_Brano fornito_
-----

Un gioco per tutta la famiglia... nel nuovo thriller di Sophie Hannah


Non fare domande
di Sophie Hannah
Garzanti, 2018

pp. 407 
€ 19,60 (cartaceo)

Titolo originale: A Game for All the Family
Traduzione di Serena Lauzi



Non fare domande (il cui titolo traduce un meno conciso, ma forse più suggestivo A Game for All the Family, “un gioco per tutta la famiglia”) è un romanzo di difficile definizione. Proposto come thriller psicologico, ma in parte sfuggente rispetto a ogni definizione, inizia dispiegando fin da subito una trama estremamente complessa, ai limiti del surreale, in cui il lettore si trova immediatamente spiazzato dalla molteplicità degli spunti e dei fili di cui deve tenere il bandolo.

-----

_Dati archiviati_
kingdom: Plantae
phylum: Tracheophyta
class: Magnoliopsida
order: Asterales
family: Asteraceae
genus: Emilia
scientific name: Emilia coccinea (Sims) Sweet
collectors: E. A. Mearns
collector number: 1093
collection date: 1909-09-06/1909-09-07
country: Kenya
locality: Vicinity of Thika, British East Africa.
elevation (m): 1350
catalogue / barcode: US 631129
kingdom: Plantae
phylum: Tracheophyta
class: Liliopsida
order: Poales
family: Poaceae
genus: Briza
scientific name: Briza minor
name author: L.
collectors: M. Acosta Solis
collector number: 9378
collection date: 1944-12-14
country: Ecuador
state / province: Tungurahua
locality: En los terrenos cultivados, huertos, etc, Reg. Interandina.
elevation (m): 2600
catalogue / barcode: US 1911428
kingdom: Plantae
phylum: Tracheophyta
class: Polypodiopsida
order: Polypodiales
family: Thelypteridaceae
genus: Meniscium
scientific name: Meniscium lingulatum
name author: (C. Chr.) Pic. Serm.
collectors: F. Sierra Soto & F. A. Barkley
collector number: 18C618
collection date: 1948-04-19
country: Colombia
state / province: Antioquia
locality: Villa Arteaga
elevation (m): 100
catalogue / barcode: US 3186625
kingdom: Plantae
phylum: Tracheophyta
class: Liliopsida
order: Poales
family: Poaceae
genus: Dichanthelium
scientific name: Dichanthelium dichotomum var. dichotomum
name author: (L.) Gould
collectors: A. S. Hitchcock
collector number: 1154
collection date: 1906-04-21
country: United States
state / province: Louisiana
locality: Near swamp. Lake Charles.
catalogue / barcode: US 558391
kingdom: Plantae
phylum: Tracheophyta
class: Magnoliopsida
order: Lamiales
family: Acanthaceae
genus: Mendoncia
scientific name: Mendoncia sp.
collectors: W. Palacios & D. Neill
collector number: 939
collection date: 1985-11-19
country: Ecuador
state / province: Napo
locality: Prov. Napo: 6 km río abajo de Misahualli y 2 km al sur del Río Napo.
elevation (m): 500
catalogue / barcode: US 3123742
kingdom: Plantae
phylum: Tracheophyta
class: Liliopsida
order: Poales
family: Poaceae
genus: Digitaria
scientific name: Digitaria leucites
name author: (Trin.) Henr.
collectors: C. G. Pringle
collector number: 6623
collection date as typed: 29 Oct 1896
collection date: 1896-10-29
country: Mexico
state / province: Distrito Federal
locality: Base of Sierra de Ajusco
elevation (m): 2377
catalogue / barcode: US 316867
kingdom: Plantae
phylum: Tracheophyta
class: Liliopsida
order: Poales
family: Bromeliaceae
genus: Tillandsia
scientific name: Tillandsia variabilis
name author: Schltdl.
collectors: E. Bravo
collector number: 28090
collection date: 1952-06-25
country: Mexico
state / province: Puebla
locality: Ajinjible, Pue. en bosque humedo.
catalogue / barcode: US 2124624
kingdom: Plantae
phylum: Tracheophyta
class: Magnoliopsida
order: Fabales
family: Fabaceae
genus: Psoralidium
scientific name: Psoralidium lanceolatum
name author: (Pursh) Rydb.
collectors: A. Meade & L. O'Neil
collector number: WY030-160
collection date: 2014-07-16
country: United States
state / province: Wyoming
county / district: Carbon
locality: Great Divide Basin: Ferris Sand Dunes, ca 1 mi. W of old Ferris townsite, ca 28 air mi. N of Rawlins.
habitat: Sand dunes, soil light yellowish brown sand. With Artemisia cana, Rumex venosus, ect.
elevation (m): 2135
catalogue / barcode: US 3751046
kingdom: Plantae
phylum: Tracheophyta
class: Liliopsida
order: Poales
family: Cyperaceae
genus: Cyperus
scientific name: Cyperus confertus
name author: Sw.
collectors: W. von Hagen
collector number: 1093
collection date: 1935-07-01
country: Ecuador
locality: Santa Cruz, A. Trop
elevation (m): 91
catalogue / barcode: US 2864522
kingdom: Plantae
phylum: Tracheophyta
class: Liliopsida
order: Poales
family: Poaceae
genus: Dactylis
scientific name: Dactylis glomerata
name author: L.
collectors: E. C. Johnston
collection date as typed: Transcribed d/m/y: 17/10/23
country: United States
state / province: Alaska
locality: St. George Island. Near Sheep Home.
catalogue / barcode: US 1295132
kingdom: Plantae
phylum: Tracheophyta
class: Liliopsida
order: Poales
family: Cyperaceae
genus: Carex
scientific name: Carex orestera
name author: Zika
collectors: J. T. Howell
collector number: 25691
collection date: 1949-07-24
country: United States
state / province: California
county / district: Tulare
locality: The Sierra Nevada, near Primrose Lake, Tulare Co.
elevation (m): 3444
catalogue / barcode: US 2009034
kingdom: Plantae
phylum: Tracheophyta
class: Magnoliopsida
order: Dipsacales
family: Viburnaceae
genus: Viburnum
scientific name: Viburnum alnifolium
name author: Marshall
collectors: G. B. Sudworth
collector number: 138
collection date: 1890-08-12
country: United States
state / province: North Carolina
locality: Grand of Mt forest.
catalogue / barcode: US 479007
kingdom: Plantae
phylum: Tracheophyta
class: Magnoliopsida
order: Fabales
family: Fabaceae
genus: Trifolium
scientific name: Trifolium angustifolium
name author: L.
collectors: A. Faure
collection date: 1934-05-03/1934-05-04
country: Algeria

-----

_Compiti da svolgere_
[a] Si elenchino tutti i valori numerici che compaiono nel brano sul romanzo di Sophie Hannah.
[b] Si estraggano senza modifiche le righe delle voci che vanno dall'inizio delle voci fino alla riga contenente "genus: Briza", quest'ultima inclusa.
Il brano e le voci non hanno alcun legame tra loro.

_Soluzioni dei compiti_
[a]
2018
407
19,60

[b]
kingdom: Plantae
phylum: Tracheophyta
class: Magnoliopsida
order: Asterales
family: Asteraceae
genus: Emilia
scientific name: Emilia coccinea (Sims) Sweet
collectors: E. A. Mearns
collector number: 1093
collection date: 1909-09-06/1909-09-07
country: Kenya
locality: Vicinity of Thika, British East Africa.
elevation (m): 1350
catalogue / barcode: US 631129
kingdom: Plantae
phylum: Tracheophyta
class: Liliopsida
order: Poales
family: Poaceae
genus: Briza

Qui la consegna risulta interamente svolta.